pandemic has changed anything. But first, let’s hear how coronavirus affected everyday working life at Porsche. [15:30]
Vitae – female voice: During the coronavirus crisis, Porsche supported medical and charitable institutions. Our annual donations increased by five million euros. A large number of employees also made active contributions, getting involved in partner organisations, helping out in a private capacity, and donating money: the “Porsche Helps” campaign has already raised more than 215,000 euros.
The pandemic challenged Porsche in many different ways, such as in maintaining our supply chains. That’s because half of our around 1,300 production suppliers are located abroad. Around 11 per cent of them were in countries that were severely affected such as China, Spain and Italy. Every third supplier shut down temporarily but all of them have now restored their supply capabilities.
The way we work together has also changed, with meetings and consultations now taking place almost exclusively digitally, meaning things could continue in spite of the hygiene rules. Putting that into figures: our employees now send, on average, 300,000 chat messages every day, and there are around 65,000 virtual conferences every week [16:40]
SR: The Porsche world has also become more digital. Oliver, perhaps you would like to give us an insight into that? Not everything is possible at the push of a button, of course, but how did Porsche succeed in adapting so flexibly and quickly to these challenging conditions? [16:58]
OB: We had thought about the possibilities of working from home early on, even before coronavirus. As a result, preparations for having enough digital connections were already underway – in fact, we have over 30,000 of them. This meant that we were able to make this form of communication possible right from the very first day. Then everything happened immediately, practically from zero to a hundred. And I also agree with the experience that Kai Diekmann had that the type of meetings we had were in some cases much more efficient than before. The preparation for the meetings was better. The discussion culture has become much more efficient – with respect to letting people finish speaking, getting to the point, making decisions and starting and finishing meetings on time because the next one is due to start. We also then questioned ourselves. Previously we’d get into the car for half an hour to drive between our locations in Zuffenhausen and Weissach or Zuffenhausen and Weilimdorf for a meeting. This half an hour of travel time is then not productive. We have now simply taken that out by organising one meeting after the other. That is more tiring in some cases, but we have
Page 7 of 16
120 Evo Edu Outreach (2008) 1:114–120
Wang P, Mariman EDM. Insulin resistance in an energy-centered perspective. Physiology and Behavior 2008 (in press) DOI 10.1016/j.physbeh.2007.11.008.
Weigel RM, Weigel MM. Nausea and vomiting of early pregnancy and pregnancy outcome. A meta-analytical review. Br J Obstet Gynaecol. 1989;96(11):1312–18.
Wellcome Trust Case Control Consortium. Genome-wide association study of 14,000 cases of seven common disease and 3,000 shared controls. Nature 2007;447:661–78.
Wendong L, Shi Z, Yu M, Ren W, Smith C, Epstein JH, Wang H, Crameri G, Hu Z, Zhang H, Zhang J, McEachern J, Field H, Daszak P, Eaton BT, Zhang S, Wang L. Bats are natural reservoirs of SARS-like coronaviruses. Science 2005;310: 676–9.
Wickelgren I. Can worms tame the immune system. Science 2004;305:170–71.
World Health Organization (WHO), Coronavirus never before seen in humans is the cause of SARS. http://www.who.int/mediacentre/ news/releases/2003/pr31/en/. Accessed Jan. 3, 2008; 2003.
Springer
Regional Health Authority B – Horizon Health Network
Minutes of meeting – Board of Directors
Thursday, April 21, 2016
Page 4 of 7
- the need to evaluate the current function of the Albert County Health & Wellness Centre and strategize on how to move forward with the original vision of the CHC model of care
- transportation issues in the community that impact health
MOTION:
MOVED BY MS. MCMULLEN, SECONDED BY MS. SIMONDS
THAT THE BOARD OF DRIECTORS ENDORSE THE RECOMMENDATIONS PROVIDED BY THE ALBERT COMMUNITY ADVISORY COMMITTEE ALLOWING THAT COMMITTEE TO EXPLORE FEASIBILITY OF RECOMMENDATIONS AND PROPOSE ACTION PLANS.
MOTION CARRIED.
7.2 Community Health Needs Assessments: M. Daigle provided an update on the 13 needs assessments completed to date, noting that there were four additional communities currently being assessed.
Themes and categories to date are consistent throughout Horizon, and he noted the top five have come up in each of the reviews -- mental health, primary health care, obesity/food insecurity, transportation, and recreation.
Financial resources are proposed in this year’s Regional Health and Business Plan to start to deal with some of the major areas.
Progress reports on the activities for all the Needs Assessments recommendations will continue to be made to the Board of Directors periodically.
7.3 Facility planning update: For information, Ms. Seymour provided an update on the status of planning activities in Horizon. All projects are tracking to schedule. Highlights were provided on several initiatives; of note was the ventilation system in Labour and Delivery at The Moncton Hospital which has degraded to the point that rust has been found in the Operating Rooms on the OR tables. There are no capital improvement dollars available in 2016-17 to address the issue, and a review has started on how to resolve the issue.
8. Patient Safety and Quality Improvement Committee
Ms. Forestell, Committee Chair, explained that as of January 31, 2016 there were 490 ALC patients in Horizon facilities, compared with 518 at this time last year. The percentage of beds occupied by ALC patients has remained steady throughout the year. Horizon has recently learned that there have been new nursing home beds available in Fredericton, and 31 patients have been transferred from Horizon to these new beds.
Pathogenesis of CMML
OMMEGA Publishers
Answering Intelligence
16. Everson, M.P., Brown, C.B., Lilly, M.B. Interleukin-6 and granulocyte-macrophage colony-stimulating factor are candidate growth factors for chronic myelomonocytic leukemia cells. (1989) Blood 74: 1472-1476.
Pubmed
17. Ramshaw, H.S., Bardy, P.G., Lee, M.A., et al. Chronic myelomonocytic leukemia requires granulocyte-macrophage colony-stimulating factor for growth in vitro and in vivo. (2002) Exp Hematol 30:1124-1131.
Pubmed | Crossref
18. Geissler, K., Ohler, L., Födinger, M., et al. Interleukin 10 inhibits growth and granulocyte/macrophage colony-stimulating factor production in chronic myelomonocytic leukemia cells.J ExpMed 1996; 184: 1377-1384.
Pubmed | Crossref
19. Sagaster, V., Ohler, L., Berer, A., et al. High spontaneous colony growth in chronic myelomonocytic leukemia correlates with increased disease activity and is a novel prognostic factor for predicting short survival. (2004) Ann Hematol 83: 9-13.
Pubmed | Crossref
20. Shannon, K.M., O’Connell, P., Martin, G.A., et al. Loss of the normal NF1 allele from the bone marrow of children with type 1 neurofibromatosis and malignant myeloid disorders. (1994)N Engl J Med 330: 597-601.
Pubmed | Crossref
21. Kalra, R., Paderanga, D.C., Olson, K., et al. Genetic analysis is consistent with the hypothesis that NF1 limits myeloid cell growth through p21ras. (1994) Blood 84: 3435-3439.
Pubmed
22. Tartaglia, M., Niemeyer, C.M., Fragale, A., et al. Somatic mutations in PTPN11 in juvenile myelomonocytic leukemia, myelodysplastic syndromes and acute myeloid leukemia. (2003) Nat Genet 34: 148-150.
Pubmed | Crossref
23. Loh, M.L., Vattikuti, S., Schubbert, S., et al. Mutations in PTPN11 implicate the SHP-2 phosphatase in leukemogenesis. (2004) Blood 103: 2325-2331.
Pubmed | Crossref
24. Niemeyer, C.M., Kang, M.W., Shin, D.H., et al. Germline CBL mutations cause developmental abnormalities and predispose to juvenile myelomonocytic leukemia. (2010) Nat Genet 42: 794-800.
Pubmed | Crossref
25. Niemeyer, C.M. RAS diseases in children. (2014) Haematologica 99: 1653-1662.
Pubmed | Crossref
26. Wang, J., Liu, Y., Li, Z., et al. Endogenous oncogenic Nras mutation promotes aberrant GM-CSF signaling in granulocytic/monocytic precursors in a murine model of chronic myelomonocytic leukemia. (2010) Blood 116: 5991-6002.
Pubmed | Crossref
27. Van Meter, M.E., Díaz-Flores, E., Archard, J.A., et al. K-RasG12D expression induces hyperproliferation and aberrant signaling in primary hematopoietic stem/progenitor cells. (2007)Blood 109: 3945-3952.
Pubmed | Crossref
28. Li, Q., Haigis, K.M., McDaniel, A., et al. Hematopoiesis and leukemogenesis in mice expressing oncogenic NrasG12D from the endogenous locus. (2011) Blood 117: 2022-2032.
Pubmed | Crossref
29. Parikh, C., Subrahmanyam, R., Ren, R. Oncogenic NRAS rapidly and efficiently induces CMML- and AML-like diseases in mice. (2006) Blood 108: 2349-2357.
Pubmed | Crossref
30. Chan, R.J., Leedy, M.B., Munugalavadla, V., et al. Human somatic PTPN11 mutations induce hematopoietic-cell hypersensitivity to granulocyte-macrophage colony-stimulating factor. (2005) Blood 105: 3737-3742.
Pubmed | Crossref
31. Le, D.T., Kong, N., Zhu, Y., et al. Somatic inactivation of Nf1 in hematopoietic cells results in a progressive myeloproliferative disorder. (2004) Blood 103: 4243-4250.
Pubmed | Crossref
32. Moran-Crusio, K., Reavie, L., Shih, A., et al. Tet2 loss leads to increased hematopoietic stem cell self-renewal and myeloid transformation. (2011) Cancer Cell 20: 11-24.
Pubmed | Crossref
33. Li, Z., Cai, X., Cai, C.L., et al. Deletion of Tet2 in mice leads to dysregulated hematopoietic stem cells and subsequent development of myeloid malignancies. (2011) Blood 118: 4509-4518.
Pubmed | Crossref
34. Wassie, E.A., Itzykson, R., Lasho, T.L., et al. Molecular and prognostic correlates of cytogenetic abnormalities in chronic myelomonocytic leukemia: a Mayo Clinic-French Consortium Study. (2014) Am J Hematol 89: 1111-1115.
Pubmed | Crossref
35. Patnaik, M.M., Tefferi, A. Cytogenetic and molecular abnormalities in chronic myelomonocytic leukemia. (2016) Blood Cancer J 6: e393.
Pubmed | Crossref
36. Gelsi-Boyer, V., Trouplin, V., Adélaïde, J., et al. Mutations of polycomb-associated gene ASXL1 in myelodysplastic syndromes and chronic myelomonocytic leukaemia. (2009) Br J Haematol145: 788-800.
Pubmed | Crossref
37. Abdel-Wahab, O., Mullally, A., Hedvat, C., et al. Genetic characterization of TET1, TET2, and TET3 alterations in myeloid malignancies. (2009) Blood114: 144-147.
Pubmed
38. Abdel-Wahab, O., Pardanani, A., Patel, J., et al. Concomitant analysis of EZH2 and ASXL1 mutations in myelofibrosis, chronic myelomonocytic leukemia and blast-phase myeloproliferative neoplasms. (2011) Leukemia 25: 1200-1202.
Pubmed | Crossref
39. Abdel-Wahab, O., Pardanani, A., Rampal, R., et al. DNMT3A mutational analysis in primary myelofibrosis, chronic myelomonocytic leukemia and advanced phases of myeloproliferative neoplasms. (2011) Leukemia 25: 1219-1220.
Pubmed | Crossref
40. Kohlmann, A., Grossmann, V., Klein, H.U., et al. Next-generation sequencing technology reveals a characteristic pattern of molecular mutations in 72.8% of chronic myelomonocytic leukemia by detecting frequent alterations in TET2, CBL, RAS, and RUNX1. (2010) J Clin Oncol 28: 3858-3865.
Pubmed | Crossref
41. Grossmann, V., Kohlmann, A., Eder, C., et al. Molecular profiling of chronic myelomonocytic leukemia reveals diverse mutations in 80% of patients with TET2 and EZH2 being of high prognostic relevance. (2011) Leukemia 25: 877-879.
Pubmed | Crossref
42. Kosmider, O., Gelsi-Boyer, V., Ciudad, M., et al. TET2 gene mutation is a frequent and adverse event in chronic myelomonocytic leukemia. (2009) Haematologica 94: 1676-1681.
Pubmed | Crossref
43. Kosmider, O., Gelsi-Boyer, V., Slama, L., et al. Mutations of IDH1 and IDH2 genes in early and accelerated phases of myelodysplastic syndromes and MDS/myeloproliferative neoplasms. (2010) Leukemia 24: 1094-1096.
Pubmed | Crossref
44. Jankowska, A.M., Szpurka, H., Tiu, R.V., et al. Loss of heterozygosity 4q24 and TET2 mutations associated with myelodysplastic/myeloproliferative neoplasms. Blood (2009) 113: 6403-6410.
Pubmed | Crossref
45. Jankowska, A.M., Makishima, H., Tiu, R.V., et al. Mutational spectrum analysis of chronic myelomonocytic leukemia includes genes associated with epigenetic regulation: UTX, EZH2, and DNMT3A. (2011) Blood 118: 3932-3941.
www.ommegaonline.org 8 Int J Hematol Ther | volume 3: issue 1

* * * * * * *

Task description:
Find the lines above that contain the string "correlates" and answer with how many there are, nothing else.

Result:
2